TASK TO COMPLETE »
Locate each line in the entries below that contains the string "Halloween" and copy all of those lines.

(Dataset entries)
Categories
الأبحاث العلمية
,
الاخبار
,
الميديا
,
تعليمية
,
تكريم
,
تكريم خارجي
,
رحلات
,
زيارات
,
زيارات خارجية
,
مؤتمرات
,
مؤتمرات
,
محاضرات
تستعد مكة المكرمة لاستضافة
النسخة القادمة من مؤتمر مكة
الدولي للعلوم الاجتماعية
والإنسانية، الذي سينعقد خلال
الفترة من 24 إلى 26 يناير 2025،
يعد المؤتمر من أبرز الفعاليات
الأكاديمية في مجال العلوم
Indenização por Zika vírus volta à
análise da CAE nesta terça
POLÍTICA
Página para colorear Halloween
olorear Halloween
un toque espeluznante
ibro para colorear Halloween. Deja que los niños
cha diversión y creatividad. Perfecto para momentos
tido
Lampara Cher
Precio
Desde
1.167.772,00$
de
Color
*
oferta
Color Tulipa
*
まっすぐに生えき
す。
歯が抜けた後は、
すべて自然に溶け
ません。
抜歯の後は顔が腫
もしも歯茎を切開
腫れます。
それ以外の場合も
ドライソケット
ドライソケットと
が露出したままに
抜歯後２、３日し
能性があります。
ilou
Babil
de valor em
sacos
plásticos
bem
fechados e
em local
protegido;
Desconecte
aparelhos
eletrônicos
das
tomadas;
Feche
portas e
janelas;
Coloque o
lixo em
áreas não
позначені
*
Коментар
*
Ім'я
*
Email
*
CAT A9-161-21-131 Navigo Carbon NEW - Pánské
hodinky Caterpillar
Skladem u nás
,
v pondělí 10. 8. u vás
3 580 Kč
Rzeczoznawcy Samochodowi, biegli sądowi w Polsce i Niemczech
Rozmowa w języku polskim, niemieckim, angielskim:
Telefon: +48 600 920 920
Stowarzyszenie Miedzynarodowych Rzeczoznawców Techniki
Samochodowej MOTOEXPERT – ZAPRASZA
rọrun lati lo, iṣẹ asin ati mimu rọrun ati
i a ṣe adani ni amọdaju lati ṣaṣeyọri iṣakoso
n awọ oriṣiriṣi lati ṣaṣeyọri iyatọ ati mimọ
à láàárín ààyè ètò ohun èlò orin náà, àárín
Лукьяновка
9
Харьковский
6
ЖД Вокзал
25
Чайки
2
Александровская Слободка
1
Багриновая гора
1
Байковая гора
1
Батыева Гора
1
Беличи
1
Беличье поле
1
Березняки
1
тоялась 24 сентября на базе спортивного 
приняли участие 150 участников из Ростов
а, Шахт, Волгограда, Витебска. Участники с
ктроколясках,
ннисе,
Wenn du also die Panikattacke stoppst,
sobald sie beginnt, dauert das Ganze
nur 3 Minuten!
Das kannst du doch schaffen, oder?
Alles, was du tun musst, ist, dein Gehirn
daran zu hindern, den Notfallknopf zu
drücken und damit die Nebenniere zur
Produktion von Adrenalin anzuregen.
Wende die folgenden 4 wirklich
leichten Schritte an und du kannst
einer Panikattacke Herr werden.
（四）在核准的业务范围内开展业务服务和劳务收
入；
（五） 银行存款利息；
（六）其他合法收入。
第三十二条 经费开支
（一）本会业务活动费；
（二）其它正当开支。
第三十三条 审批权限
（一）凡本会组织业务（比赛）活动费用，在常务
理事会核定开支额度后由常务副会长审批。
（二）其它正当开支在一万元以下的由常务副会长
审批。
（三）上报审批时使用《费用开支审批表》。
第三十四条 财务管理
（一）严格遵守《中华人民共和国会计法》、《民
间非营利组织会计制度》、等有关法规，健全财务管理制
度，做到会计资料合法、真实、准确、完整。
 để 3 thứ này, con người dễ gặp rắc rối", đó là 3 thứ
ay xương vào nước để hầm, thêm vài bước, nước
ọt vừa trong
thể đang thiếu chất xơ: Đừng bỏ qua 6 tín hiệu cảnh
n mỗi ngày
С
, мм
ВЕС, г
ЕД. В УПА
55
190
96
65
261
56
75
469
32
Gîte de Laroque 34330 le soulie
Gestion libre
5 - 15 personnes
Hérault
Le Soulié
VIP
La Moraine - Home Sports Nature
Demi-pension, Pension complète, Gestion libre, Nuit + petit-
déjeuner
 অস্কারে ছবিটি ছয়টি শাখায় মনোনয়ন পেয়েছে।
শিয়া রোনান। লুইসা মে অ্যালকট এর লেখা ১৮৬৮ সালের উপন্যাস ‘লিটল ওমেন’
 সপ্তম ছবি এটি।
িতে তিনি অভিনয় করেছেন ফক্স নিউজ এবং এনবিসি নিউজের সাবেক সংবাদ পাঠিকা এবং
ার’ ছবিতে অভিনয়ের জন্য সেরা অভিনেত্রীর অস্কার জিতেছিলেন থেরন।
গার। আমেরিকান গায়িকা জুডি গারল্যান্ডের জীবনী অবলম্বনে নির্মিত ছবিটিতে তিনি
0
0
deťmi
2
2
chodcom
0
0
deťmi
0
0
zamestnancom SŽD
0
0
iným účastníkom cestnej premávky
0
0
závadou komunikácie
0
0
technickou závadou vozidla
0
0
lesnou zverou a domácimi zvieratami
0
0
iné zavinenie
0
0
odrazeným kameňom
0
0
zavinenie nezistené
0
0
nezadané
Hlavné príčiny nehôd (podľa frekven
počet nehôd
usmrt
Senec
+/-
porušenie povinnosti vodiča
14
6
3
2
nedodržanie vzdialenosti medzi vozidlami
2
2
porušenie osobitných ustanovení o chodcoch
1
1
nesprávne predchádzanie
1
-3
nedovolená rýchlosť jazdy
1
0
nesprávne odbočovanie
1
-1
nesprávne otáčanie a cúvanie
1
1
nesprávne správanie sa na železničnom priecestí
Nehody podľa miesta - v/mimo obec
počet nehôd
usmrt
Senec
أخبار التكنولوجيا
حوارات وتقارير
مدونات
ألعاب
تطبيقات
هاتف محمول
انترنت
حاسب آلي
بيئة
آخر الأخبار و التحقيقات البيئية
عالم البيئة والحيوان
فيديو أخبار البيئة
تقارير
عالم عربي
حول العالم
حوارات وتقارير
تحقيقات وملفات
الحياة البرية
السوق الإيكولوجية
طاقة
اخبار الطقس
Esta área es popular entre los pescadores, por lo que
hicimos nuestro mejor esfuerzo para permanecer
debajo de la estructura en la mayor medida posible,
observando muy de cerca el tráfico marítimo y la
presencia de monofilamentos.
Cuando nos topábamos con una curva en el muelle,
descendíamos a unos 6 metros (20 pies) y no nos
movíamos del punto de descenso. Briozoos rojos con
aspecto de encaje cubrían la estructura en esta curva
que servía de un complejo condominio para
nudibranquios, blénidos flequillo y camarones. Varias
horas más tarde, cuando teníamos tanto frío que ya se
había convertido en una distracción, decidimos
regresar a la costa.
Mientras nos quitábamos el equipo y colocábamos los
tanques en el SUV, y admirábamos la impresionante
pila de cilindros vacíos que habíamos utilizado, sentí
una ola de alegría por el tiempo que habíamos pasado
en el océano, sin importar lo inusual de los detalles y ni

WRITTEN SOLUTION »
Página para colorear Halloween
olorear Halloween
ibro para colorear Halloween. Deja que los niños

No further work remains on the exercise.